## INSTRUÇÕES
**a)** Indique todos os artigos da Lei n.º 20/2020 citados no texto sobre a profissão de contabilista.
**b)** Reescreva o trecho do texto sobre a profissão de contabilista que começa nas palavras "Decorre do n.º" e termina depois de "Contabilistas (doravante, Comissão).", trocando "licença" por "autorização".

═════ TEXTO APRESENTADO

A nosso modesto ver, aquela sentença não é merecedora de censura. Pelas razões seguintes.
(i.2)
A matéria controvertida encontra o seu regime jurídico, essencialmente, na Lei n.º 20/2020. É aí que, de acordo com o preceituado nos respectivos artigos 1.º e 2.º, se estabelece o regime de qualificação e exercício da profissão de contabilista, aplicável às pessoas singulares que pretendam obter ou tenham obtido a qualificação profissional de contabilista e a qualificação para exercer a profissão de contabilista, bem como às pessoas colectivas que se pretendam inscrever ou se encontrem inscritas como sociedades de contabilistas habilitados a exercer a profissão.
Decorre do n.º 1 do artigo 5.º da dita Lei que «salvo disposição legal em contrário, só os contabilistas habilitados e as sociedades de contabilistas habilitados podem exercer a profissão», sendo que essa habilitação para o exercício da profissão depende da prévia emissão de uma licença por parte da Comissão Profissional dos Contabilistas (doravante, Comissão).

══════════
═════ MATERIAL FORNECIDO

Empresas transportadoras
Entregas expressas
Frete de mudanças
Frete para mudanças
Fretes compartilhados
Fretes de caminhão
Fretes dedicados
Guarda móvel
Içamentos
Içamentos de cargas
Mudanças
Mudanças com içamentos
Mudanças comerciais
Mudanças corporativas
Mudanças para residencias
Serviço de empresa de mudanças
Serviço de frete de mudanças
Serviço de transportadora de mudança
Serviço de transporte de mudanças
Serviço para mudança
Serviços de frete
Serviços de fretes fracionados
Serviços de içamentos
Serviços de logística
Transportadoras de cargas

══════════

## SOLUÇÕES
**a)**
Artigo 1.º
Artigo 2.º
Artigo 5.º (n.º 1)

**b)**
Decorre do n.º 1 do artigo 5.º da dita Lei que «salvo disposição legal em contrário, só os contabilistas habilitados e as sociedades de contabilistas habilitados podem exercer a profissão», sendo que essa habilitação para o exercício da profissão depende da prévia emissão de uma autorização por parte da Comissão Profissional dos Contabilistas (doravante, Comissão).